Buffy also spawned the successful spin off Angel. Yet Whedon’s career faced a setback in 2003 and 2004 when he suddenly went from being the master of three series – Buffy, Angel and sci-fi drama Firefly – to the master of none when all three shows ended. Just as Whedon revived the failed film of Buffy for TV with huge success, acclaimed but short lived TV show Firefly was revived for the big screen as Serenity. But though good, the film too failed at the box office.
Although clearly a huge Whedon fan Amy Pascale never shirks from dealing with Whedon’s failures (TV show Dollhouse flopped, various projects such as an animated series of Buffy never got made) to his successes which include a production of Much Ado About Nothing to the current TV series Agents of S.H.I.E.L.D. as well as the recent huge smash hit movie Avengers Assemble. Amy Pascale has produced an essential guide to one of the greatest screenwriters of our time as he enters his fiftieth year.

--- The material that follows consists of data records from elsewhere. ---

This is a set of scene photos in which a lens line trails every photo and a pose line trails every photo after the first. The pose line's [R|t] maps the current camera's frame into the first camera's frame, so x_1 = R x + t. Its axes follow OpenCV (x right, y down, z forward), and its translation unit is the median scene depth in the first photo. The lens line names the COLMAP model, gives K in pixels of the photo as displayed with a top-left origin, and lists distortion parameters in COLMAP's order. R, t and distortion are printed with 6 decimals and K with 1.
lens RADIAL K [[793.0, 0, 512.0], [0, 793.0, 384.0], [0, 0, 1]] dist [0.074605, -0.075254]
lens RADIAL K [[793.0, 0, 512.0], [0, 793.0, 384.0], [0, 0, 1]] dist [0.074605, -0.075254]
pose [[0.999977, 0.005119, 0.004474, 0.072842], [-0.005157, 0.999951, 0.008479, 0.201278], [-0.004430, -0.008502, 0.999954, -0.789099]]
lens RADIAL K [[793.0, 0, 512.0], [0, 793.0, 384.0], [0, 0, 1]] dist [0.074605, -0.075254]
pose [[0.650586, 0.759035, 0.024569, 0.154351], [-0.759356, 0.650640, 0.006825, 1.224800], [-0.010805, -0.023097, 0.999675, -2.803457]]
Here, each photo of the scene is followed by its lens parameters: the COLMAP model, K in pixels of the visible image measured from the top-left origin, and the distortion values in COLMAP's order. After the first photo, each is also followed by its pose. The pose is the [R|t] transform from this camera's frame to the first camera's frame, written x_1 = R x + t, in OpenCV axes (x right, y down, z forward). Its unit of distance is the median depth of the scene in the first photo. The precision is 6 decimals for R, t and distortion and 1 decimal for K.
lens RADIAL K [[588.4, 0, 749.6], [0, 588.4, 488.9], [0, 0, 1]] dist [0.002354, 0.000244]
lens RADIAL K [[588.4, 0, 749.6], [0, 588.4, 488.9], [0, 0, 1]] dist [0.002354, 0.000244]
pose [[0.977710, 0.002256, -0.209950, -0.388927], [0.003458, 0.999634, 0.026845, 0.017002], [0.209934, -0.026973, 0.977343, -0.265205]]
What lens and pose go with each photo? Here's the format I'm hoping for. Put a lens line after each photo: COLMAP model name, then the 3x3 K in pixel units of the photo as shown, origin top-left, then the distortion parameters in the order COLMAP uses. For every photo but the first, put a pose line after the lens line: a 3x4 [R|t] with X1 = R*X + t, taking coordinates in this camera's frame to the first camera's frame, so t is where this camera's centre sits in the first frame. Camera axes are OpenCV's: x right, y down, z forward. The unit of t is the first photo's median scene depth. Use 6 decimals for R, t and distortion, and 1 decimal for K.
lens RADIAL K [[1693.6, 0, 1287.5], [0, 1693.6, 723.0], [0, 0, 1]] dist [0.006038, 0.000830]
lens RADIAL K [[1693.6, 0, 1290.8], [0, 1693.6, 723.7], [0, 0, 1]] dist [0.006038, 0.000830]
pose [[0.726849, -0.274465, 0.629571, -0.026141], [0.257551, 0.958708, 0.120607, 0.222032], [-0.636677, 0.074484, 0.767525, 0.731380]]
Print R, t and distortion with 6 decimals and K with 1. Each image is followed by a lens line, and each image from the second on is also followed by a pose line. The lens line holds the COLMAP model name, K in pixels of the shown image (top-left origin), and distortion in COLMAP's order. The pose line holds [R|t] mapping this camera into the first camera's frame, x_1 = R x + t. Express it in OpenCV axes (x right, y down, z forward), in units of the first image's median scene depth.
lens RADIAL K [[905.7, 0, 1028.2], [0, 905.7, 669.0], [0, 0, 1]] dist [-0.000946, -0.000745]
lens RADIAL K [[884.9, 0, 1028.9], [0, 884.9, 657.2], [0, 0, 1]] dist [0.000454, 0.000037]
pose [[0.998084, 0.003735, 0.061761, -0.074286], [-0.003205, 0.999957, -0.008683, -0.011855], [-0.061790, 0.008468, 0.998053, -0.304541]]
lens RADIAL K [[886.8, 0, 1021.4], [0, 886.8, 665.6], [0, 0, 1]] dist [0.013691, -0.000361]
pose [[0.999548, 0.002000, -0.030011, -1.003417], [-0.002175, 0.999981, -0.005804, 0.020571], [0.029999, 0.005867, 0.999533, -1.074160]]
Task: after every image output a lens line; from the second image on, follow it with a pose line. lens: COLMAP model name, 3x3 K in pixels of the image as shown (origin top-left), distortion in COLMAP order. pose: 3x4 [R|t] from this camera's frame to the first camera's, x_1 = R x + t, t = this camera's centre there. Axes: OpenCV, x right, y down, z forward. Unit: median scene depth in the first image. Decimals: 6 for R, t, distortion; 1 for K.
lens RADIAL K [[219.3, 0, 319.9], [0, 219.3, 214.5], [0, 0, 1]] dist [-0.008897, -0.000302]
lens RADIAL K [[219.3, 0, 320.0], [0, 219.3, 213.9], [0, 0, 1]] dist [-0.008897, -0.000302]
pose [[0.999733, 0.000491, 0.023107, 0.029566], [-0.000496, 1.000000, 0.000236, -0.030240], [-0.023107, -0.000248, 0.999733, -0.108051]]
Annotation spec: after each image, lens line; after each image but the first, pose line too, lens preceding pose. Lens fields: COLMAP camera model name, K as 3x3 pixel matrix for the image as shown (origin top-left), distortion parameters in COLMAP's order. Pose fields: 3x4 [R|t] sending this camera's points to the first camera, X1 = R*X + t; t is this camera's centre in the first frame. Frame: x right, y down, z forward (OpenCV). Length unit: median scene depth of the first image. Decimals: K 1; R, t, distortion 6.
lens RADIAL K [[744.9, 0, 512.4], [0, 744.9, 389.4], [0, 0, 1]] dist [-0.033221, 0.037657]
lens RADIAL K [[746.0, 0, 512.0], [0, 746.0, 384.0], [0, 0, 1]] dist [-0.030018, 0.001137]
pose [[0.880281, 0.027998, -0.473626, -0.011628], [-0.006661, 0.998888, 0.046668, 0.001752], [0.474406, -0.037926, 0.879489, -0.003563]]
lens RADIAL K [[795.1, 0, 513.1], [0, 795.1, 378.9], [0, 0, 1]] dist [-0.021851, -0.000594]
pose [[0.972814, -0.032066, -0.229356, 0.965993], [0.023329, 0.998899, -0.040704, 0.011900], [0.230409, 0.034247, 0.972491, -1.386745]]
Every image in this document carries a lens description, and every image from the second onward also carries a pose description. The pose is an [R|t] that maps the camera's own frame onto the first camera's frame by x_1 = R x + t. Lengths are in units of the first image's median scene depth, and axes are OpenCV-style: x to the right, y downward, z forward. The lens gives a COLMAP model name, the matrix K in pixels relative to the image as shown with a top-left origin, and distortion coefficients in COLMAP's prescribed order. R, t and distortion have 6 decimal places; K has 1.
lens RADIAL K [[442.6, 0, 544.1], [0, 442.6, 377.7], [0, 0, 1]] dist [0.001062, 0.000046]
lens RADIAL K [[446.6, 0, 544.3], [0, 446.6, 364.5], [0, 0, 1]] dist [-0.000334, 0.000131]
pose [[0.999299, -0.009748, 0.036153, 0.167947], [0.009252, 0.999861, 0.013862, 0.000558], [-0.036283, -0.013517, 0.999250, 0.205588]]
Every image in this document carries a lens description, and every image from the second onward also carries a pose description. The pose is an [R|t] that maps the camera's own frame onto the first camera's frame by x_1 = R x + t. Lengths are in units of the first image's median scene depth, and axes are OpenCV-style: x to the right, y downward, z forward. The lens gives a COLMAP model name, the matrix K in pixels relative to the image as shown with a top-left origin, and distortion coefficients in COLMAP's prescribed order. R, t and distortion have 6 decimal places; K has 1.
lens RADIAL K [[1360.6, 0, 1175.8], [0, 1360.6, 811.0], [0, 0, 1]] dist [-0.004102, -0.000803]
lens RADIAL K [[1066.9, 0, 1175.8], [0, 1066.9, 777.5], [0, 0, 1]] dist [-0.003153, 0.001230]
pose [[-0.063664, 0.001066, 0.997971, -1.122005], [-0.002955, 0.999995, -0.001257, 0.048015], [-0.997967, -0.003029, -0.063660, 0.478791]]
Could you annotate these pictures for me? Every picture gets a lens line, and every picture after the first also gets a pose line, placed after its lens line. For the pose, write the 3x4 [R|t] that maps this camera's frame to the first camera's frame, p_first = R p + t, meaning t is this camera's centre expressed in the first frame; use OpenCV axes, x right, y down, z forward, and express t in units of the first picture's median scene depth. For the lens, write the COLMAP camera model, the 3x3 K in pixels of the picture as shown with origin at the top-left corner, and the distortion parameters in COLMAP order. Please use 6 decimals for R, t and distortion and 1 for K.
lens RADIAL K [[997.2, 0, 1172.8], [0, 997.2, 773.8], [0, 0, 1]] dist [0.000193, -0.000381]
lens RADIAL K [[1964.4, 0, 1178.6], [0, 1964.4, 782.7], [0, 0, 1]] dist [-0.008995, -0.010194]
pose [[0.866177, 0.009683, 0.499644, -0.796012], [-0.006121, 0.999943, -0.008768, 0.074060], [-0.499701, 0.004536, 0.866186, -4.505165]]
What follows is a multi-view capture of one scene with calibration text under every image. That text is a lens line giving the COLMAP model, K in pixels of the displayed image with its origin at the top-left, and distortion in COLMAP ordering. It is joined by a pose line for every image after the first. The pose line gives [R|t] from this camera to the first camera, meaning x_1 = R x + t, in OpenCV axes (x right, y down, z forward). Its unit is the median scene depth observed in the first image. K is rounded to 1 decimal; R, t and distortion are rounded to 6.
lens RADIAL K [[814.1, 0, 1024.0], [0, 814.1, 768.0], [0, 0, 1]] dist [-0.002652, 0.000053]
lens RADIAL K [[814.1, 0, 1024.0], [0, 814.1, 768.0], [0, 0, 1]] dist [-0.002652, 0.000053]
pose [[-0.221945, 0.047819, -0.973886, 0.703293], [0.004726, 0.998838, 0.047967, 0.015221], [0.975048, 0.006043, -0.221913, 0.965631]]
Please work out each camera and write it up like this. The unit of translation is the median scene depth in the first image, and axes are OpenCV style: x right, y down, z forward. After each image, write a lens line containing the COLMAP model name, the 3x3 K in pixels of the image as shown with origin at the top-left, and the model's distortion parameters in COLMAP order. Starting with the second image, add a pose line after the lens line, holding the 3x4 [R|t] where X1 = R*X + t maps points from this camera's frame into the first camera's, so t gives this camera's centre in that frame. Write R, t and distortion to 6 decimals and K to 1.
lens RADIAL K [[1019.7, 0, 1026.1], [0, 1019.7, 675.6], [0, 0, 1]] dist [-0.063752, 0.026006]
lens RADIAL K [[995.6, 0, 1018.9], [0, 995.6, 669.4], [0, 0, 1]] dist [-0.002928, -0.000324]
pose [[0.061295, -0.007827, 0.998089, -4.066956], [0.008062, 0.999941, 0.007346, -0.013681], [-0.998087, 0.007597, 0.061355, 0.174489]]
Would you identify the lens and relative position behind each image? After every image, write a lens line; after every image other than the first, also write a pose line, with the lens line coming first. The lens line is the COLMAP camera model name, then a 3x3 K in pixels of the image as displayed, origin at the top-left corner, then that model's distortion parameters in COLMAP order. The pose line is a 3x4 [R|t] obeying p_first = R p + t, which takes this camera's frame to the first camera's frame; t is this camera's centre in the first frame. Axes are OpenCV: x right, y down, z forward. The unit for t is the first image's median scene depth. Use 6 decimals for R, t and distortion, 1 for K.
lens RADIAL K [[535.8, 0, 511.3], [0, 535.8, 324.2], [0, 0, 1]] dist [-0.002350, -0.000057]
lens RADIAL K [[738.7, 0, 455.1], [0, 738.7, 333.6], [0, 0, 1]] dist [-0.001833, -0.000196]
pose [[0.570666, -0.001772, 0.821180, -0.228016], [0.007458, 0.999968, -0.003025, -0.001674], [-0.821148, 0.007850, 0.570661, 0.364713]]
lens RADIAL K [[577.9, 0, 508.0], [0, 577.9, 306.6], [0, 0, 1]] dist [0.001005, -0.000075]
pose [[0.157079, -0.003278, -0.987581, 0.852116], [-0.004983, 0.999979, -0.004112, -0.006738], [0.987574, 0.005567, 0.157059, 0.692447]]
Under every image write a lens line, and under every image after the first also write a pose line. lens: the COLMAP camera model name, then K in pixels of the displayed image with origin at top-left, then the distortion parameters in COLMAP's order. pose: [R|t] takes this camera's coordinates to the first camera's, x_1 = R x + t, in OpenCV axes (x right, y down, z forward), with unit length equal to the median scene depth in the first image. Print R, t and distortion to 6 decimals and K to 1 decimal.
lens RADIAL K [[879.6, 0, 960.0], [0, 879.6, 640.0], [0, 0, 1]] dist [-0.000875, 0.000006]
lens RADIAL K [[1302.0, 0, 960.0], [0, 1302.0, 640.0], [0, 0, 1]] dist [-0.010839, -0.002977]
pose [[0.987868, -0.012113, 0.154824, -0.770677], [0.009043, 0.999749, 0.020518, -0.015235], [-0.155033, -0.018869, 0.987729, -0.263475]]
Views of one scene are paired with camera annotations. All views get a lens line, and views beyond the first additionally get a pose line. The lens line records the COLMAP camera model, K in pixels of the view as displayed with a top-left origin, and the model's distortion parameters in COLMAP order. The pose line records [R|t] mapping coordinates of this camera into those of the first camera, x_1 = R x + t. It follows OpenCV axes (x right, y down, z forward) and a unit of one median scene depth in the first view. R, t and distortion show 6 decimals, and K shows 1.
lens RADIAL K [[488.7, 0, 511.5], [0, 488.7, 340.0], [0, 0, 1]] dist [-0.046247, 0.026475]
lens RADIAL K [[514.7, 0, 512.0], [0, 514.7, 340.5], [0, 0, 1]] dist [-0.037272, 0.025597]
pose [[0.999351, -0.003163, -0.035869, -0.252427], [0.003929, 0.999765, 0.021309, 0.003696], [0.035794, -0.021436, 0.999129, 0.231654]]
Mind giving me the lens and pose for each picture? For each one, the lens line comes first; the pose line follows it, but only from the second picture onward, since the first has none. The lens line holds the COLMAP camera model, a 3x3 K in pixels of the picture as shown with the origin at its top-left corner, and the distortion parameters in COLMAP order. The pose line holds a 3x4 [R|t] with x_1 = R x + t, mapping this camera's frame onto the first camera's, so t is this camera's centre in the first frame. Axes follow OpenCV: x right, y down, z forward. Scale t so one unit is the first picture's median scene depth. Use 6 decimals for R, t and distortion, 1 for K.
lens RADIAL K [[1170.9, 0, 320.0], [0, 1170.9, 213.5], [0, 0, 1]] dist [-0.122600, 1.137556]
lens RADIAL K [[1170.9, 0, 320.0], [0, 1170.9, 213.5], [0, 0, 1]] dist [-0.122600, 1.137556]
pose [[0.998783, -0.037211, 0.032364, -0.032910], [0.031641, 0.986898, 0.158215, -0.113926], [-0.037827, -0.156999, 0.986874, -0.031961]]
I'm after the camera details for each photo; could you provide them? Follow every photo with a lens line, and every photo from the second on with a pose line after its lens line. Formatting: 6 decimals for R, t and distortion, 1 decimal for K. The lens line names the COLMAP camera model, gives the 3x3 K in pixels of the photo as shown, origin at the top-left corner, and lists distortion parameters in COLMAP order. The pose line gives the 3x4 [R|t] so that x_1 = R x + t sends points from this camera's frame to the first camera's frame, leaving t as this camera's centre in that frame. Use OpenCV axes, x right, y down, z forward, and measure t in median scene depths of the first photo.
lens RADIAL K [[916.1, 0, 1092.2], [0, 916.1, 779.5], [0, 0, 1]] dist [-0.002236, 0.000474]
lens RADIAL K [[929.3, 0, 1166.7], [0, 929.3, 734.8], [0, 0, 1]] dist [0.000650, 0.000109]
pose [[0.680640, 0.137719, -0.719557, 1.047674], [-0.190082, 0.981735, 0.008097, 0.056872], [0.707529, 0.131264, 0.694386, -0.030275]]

Were all these facts from the book? Because some of them are inaccurate.
Buffy aired until 2003, but was not cancelled (SMG did not want to continue, and you can’t do the show without Buffy). Firely was cancelled, but in 2002. And Angel wasn’t cancelled until 2004.
And with regards to the ratings of Buffy vs Firefly, Firefly’s average rating was 4.7 million, while Buffy’s was between 4-6 million (with its highest being 7.7), so… “better ratings than Buffy ever did”? Just not true.
/end rant of pedantic Whedonite.
Oops! Thanks for pointing those out. They are certainly my errors and not the book’s. I have amended the text accordingly. Apologies to all concerned.
1. You are right about the manner in which the shows ended. I have changed this now.
2. In my defence I did say “around 2003” not “in 2003”. But I have changed that anyway as it’s potentially misleading.
3. According to the book “Firefly was averaging 4.7 million viewers per episode – more than even the highest-rated episodes of Buffy and Angel but a dud by Fox standards at the time; the series was expected to pull in almost triple that amount.” (P219)
If this is an error (and it sounds like it might well be), it is an error in the book rather than my own. I will look into it. Thanks again! I prefer to be accurate.
On second thoughts, I have deleted the bit about the ratings too. Thanks for your help. Much appreciated!